■ Description of the task ■
Show all the lines in the data below that include the word "this".

═════ Extracted data

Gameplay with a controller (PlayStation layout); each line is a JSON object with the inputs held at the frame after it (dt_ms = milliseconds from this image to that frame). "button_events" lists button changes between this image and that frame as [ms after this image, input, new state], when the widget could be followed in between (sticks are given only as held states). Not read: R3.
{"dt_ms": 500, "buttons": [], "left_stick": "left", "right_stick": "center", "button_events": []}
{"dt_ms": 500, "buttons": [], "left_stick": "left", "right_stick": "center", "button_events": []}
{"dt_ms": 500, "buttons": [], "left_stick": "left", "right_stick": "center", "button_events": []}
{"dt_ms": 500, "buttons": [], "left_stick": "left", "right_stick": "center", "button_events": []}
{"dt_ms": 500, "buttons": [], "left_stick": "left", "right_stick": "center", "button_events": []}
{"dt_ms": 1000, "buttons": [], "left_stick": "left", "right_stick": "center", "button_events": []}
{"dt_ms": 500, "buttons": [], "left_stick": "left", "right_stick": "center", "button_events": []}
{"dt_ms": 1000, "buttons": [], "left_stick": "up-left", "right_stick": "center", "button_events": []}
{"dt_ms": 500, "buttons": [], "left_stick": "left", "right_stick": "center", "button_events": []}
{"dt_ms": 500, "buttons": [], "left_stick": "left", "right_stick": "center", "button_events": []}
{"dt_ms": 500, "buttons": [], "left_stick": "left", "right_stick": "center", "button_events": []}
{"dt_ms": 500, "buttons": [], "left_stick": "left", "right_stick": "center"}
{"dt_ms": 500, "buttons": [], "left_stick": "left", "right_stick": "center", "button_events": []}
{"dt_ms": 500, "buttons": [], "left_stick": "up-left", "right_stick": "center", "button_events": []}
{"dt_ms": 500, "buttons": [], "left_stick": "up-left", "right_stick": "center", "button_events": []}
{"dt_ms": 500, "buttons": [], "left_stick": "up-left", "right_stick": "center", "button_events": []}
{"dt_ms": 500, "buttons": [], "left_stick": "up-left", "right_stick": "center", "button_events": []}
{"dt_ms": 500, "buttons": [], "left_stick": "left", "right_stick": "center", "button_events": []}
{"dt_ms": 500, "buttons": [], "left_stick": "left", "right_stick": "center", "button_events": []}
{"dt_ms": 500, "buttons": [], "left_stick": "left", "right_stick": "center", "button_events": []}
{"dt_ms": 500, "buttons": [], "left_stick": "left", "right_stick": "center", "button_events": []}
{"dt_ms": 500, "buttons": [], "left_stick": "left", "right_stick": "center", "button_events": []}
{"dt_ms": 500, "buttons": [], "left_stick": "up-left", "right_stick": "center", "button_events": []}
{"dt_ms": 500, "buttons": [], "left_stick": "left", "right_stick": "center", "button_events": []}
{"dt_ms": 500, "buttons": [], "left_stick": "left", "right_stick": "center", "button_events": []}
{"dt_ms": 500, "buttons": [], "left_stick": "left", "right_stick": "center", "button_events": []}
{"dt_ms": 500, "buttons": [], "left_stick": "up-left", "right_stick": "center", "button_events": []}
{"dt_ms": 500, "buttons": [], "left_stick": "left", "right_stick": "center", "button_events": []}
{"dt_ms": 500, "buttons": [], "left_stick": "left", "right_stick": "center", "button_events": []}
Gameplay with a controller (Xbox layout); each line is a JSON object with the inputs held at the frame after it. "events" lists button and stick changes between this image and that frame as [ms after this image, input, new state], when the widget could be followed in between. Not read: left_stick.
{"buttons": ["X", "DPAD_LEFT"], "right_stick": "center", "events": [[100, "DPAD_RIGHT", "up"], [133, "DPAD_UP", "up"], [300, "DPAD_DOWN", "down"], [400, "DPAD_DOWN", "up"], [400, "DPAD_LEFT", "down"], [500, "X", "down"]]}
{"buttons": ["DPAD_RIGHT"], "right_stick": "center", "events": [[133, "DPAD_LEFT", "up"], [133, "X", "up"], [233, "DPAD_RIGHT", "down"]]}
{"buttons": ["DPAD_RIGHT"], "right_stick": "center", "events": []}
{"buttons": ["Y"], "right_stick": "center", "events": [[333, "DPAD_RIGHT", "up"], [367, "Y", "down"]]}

══════════

■ Final answer ■
Gameplay with a controller (PlayStation layout); each line is a JSON object with the inputs held at the frame after it (dt_ms = milliseconds from this image to that frame). "button_events" lists button changes between this image and that frame as [ms after this image, input, new state], when the widget could be followed in between (sticks are given only as held states). Not read: R3.
Gameplay with a controller (Xbox layout); each line is a JSON object with the inputs held at the frame after it. "events" lists button and stick changes between this image and that frame as [ms after this image, input, new state], when the widget could be followed in between. Not read: left_stick.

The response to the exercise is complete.